Bally exits bankruptcy; JPMorgan, Anchorage hold majority share

By Caroline Salls

Pittsburgh, Sept. 1 - Bally Total Fitness has emerged from Chapter 11 bankruptcy, according to a company news release.

Bally's plan of reorganization was confirmed on Aug. 19 by the U.S. Bankruptcy Court for the Southern District of New York.

"Bally is moving in the right direction as we continue to systematically improve every aspect of this company," chief executive officer Michael Sheehan said in the release.

"With the dramatic restructuring of our balance sheet and improved financial performance, Bally is now positioned to put 100% of our energy toward improving the customer experience and growing our business.

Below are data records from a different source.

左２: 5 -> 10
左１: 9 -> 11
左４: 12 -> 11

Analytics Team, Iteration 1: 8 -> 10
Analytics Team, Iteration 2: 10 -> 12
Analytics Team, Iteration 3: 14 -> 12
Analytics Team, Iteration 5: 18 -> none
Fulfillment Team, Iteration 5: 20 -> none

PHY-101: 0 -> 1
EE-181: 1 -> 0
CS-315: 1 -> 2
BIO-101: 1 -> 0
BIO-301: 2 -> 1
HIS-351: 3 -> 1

"The unparalleled financial flexibility we have after emerging from bankruptcy will allow us to make the investments necessary to build Bally into the preeminent fitness chain in the country."

The plan, which Bally said includes financing from JPMorgan Chase Bank, an affiliate of Anchorage Advisors LLC, Wells Fargo Foothill LLC and CIT Business Credit, will enable the company to reduce its debt by $700 million, to less than $100 million.

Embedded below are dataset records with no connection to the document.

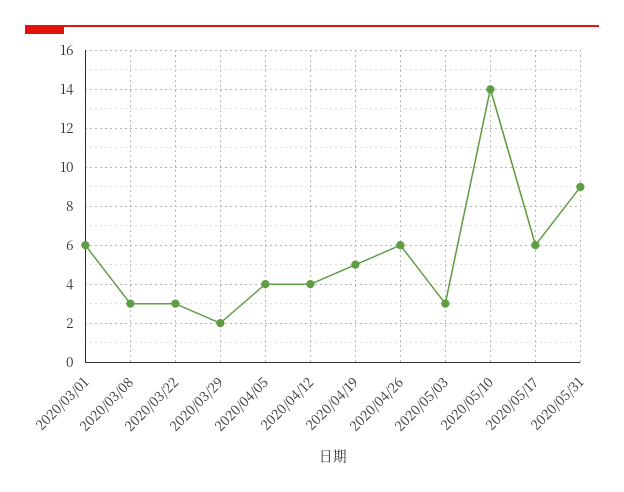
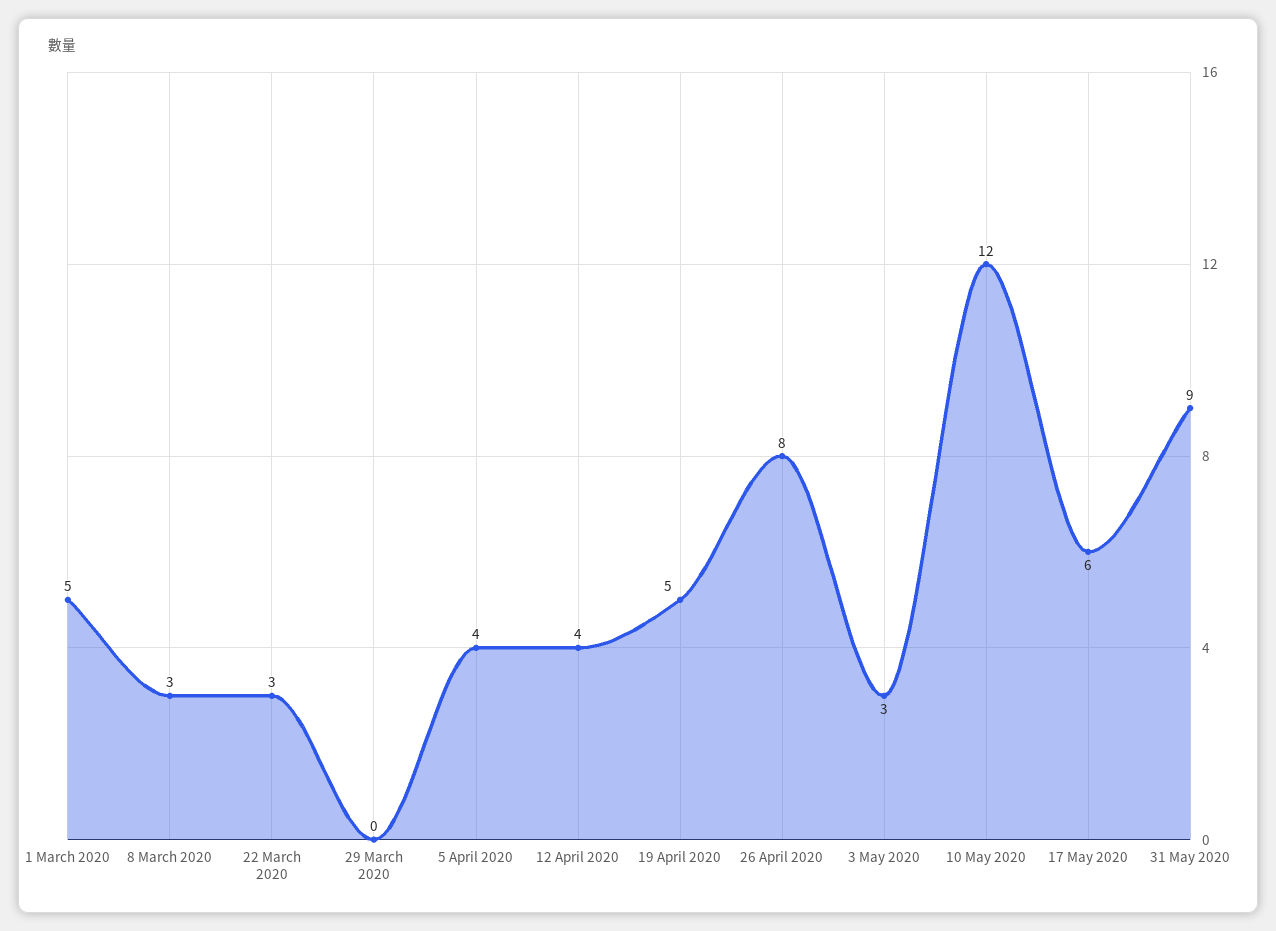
2020/03/01: 6 -> 5
2020/03/29: 2 -> 0
2020/04/26: 6 -> 8
2020/05/10: 14 -> 12

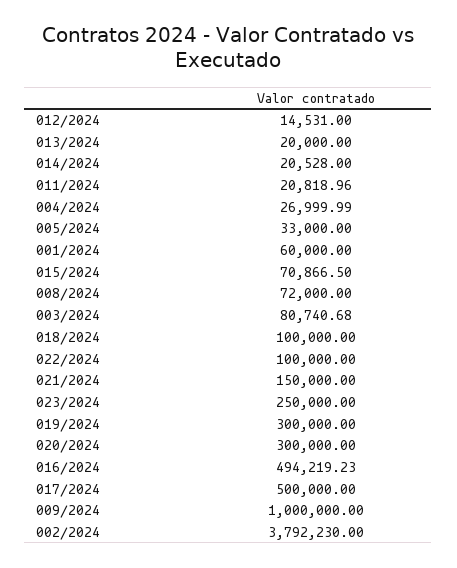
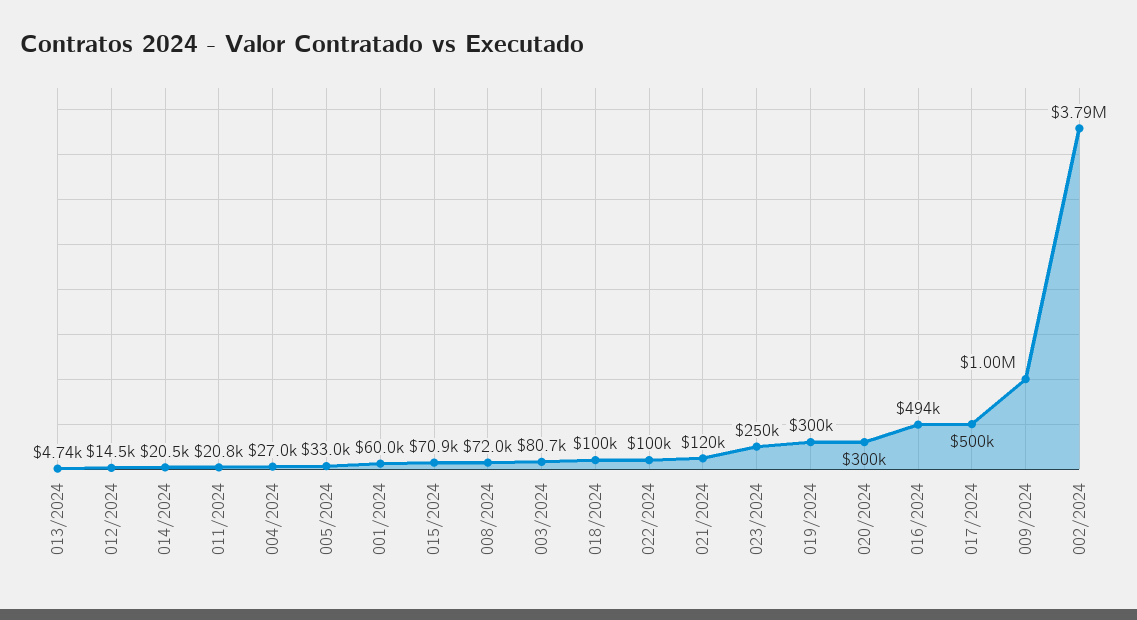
013/2024: 20000 -> 4740
021/2024: 150000 -> 120000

Holders of Bally's pre-bankruptcy secured debt received 94% of the equity in the reorganized company, with JPMorgan and Anchorage to own a majority interest.

Reorganized Bally will issue 3% of its equity, along with warrants to acquire an additional 5%, to holders of some general unsecured claims.

Plan creditor treatment

Treatment of creditors will include:

• Holders of $1 million in other priority claims will recover 100% in cash;

• Holders of $2.52 million to $24.37 million in other secured claims will recover 100% either in cash, reinstatement of the claim or the return of the collateral securing the claim;

• Holders of $50 million in pre-bankruptcy revolver claims will recover 100% through a share of the company's exit revolver;

• Holders of $7.42 million in pre-bankruptcy swap claims will recover 100% through a new swap note;

• Holders of $162 million in pre-bankruptcy term loan claims will recover 100% through the term loan distribution;

• Holders of $80 million in term loan deficiency claims will recover zero to 1.32% through a share of the unsecured claims distribution;

• Holders of $247.34 million in senior note claims will recover 0.79% to 1.52% through a share of the unsecured claim distribution;

• Holders of $75 million to $475 million in general unsecured claims will recover 0.79% to 1.52% through a share of the unsecured claim distribution;

• Holders of $23.71 million in convenience claims will recover 1.06% in cash;

• Holders of $231.25 million in subordinated note claims will recover 0.79% to 1.52% through a share of the unsecured claim distribution;

• Intercompany claims that are not specifically reinstated will be deemed eliminated in full; and

• Holders of equity interests will receive no distribution.

Exit financing

As previously reported, Bally received court approval in July of a total of $96.5 million in exit financing commitments.

Specifically, Wells Fargo Foothill LLC and CIT Business Credit have agreed to provide a $50 million revolving credit facility that will mature on Dec. 31, 2011 and bear interest at Libor plus 600 basis points, and Anchorage Crossover Credit Finance, Ltd., Anchorage Crossover Credit Offshore Master Fund, Ltd., Anchorage Capital Master Offshore, Ltd. and JPMorgan Chase Bank, NA have agreed to provide a $39 million term loan and $7.5 million swap term loan that mature June 15, 2014 and bear interest at Libor plus 600 bps.

New board

In addition to Sheehan and current board members Eugene I. Davis and Timothy J. Bernlohr, the reorganized company's board of directors will include Kevin J. Corgan and Michael Kerrane of JP Morgan, Daniel Allen and Aaron N. Rosenstein of Anchorage and Fredric F. Brace.

Bally, a Chicago-based fitness center operator, filed for bankruptcy on Dec. 3, 2008. Its Chapter 11 case number is 08-14818.